- Brief -
Please could you give again the lines from the one holding "text [150, 150, 1090, 192]" through the final line of the data below, exactly, with no other lines?

[Data excerpts]

◆ ◆ ◆

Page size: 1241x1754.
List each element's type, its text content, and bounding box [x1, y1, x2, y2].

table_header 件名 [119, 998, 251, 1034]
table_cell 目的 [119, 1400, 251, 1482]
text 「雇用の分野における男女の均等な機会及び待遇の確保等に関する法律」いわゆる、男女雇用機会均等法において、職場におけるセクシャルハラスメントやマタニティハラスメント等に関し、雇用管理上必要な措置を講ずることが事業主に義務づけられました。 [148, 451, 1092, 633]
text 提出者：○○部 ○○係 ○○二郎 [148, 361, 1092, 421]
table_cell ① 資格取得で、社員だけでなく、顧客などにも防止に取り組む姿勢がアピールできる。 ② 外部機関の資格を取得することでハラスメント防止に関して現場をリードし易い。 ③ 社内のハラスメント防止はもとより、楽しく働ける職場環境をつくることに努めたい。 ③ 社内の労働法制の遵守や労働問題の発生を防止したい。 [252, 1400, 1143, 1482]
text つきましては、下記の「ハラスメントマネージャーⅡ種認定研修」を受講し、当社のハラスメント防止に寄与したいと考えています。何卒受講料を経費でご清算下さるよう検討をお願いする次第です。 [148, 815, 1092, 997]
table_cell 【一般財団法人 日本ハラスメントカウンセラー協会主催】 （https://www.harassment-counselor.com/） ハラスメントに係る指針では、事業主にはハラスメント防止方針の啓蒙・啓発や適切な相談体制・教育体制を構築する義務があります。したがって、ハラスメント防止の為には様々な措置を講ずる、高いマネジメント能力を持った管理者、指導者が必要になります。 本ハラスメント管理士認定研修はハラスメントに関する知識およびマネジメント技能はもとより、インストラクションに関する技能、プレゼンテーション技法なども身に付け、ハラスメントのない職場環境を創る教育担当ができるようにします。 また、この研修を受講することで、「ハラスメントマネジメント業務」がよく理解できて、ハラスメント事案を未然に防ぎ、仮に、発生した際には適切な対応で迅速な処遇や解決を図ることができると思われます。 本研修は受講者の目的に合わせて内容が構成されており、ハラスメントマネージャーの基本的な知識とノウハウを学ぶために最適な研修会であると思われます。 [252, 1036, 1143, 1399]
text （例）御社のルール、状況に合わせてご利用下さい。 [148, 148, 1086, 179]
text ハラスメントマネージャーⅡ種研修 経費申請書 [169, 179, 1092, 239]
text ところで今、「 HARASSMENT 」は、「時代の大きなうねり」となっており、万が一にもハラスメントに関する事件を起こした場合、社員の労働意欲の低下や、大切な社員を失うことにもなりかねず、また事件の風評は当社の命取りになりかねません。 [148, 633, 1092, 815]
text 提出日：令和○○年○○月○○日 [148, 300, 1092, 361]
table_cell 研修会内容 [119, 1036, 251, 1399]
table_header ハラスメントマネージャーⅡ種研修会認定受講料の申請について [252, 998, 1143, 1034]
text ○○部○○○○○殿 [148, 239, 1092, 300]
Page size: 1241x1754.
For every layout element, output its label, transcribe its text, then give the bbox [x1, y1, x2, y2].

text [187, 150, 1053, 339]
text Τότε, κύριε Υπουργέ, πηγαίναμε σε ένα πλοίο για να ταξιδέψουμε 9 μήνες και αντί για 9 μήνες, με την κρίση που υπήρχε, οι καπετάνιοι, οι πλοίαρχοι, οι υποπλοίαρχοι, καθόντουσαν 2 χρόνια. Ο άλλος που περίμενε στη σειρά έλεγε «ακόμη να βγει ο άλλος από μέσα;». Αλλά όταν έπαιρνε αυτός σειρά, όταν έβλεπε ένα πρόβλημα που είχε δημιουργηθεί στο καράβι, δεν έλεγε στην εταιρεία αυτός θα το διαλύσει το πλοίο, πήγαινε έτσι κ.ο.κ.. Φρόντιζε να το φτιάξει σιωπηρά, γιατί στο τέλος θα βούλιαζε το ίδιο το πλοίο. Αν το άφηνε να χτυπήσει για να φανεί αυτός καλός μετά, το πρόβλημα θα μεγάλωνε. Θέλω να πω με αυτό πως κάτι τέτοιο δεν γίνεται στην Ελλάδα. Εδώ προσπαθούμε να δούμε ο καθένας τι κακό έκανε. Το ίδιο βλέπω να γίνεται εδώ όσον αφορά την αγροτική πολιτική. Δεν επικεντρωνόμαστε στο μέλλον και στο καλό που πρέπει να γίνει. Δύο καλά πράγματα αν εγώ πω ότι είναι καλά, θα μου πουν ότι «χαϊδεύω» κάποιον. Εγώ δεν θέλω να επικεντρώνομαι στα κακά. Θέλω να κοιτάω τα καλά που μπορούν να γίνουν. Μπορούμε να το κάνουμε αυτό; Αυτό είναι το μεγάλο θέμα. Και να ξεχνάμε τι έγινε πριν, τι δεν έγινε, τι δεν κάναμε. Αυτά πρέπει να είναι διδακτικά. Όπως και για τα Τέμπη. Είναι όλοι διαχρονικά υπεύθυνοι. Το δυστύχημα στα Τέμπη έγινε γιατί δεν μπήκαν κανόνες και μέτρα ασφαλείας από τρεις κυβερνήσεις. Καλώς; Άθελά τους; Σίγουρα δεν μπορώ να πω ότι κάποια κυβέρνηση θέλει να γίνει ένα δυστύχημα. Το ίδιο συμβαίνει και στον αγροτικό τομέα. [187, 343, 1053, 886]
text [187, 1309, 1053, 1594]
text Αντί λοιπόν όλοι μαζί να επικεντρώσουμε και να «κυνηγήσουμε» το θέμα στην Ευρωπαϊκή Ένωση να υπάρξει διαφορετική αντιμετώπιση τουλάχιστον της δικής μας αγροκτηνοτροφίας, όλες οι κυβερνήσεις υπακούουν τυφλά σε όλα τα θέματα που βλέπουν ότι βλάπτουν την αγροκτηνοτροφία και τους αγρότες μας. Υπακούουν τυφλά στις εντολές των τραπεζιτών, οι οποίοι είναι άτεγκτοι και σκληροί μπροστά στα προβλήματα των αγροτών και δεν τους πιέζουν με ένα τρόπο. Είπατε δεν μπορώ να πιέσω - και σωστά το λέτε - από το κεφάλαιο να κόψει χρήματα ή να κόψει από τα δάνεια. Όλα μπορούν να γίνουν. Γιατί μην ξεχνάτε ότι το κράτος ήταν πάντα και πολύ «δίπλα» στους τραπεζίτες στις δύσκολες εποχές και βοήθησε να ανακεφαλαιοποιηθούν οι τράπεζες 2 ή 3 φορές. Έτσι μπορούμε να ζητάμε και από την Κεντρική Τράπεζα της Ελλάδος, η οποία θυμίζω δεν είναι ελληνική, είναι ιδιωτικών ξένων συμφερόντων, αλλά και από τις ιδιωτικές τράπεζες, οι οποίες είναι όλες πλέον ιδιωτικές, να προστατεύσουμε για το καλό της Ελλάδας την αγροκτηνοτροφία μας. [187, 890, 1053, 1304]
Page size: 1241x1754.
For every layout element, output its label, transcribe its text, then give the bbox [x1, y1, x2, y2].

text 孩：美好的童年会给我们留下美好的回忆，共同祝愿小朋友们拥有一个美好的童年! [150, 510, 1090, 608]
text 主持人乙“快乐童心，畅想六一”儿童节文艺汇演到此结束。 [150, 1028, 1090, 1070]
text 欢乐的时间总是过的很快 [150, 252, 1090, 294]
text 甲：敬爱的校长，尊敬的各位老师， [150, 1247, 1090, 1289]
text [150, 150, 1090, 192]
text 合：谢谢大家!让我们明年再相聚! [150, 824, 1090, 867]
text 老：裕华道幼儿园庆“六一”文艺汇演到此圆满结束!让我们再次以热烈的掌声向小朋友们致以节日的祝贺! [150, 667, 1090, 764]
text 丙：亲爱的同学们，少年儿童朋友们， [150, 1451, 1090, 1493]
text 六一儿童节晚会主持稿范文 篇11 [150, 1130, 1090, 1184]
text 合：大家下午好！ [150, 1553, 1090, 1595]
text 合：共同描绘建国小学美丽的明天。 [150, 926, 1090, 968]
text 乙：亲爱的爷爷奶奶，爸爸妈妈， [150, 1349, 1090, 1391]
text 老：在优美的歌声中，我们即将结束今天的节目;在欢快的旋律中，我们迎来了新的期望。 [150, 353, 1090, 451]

◆ ◆ ◆

- Finished task -
text [150, 150, 1090, 192]
text 合：谢谢大家!让我们明年再相聚! [150, 824, 1090, 867]
text 老：裕华道幼儿园庆“六一”文艺汇演到此圆满结束!让我们再次以热烈的掌声向小朋友们致以节日的祝贺! [150, 667, 1090, 764]
text 丙：亲爱的同学们，少年儿童朋友们， [150, 1451, 1090, 1493]
text 六一儿童节晚会主持稿范文 篇11 [150, 1130, 1090, 1184]
text 合：大家下午好！ [150, 1553, 1090, 1595]
text 合：共同描绘建国小学美丽的明天。 [150, 926, 1090, 968]
text 乙：亲爱的爷爷奶奶，爸爸妈妈， [150, 1349, 1090, 1391]
text 老：在优美的歌声中，我们即将结束今天的节目;在欢快的旋律中，我们迎来了新的期望。 [150, 353, 1090, 451]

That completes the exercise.